Mary Thomson, MD: The Future of NASH Care

July 21, 2021
Kenny Walter

Kenny Walter is an editor with HCPLive. Prior to joining MJH Life Sciences in 2019, he worked as a digital reporter covering nanotechnology, life sciences, material science and more with R&D Magazine. He graduated with a degree in journalism from Temple University in 2008 and began his career as a local reporter for a chain of weekly newspapers based on the Jersey shore. When not working, he enjoys going to the beach and enjoying the shore in the summer and watching North Carolina Tar Heel basketball in the winter.

A recent study has found statins are underutilized for NASH and NAFLD patients.

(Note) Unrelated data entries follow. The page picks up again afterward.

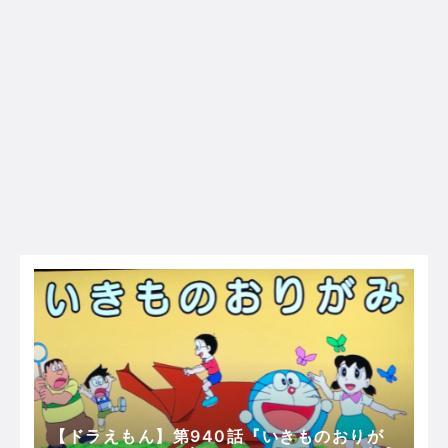
【ドラえもん】第940話『いきものおりが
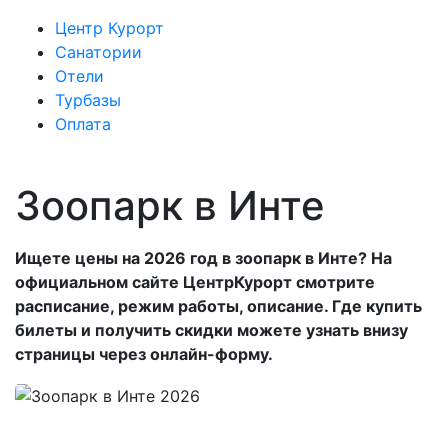
Центр Курорт
Санатории
Отели
Турбазы
Оплата
Зоопарк в Инте
Ищете цены на 2026 год в зоопарк в Инте? На
официальном сайте ЦентрКурорт смотрите
расписание, режим работы, описание. Где купить
билеты и получить скидки можете узнать внизу
страницы через онлайн-форму.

There is a gap in treatment for patients with liver diseases and cardiovascular concerns.

That is the main takeaway of TARGET-NASH, an ongoing study looking at treatment and care for patients with non-alcoholic fatty liver disease (NAFLD) or non-alcoholic steatohepatitis (NASH),for Mary Thomson, MD, MSC, Assistant Professor of Medicine, Division of Gastroenterology, Hepatology, and Nutrition, University of Minnesota Medical School.

Thomson, a lead author on TARGET-NASH, recently told HCPLive® that statin use is underutilized in this patient population, largely due to the risks associated with the treatment for additional liver damage.

TARGET-NASH is an observational study of participants with NAFLD and/or NASH in usual clinical practice and is part of a series of Target studies targeted several diseases, including inflammatory bowel disease and asthma.

All of the patients have been diagnosed with NASH, either by their physician or by a biopsy.

Thomson said the COVID-19 pandemic may have slightly impacted how the study is reported, but for the most part the ongoing analysis will transform care for this patient population.

Thomson also spoke about how individual decisions during the COVID-19 pandemic could play a role in liver care moving forward, including increases in alcohol and drug use, as well as an increase in poor dietary decisions.